*Data in this exercise:*

=======

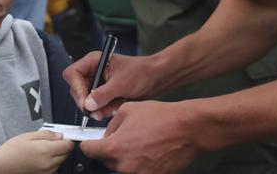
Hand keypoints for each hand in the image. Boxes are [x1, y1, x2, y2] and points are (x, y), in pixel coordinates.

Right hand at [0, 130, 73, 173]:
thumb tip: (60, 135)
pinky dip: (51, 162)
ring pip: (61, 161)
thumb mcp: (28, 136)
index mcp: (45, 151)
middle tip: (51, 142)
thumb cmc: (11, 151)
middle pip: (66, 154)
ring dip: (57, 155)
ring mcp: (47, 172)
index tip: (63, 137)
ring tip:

=======

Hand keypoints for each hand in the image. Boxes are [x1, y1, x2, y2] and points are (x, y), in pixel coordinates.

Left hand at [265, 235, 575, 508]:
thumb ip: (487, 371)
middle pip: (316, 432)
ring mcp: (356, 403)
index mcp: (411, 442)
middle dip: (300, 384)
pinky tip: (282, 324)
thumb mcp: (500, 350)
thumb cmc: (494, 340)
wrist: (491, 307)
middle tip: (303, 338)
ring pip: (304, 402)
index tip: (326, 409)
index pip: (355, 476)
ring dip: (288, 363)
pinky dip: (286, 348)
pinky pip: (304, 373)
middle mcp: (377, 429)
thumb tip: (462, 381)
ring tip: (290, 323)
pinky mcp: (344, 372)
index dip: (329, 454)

=======

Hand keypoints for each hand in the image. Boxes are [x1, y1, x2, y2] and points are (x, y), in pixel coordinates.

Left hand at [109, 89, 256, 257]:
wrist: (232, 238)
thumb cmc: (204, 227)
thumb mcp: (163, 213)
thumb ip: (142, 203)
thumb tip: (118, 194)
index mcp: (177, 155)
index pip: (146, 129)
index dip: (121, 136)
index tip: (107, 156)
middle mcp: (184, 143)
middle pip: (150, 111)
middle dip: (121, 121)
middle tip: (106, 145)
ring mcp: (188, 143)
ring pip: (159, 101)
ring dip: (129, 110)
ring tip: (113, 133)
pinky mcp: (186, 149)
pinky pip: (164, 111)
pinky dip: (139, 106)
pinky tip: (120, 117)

=======

*Task requirements:* Give back exactly the lines above, from the line containing "thumb cmc: (204, 227)" through the line containing "pinky mcp: (186, 149)", with both end lines and nothing more.

*Task result:*
thumb cmc: (204, 227)
thumb mcp: (163, 213)
thumb ip: (142, 203)
thumb tip: (118, 194)
index mcp: (177, 155)
index pip: (146, 129)
index dip: (121, 136)
index tip: (107, 156)
middle mcp: (184, 143)
middle pip: (150, 111)
middle dip: (121, 121)
middle tip: (106, 145)
ring mcp: (188, 143)
ring pip: (159, 101)
ring dip: (129, 110)
ring tip: (113, 133)
pinky mcp: (186, 149)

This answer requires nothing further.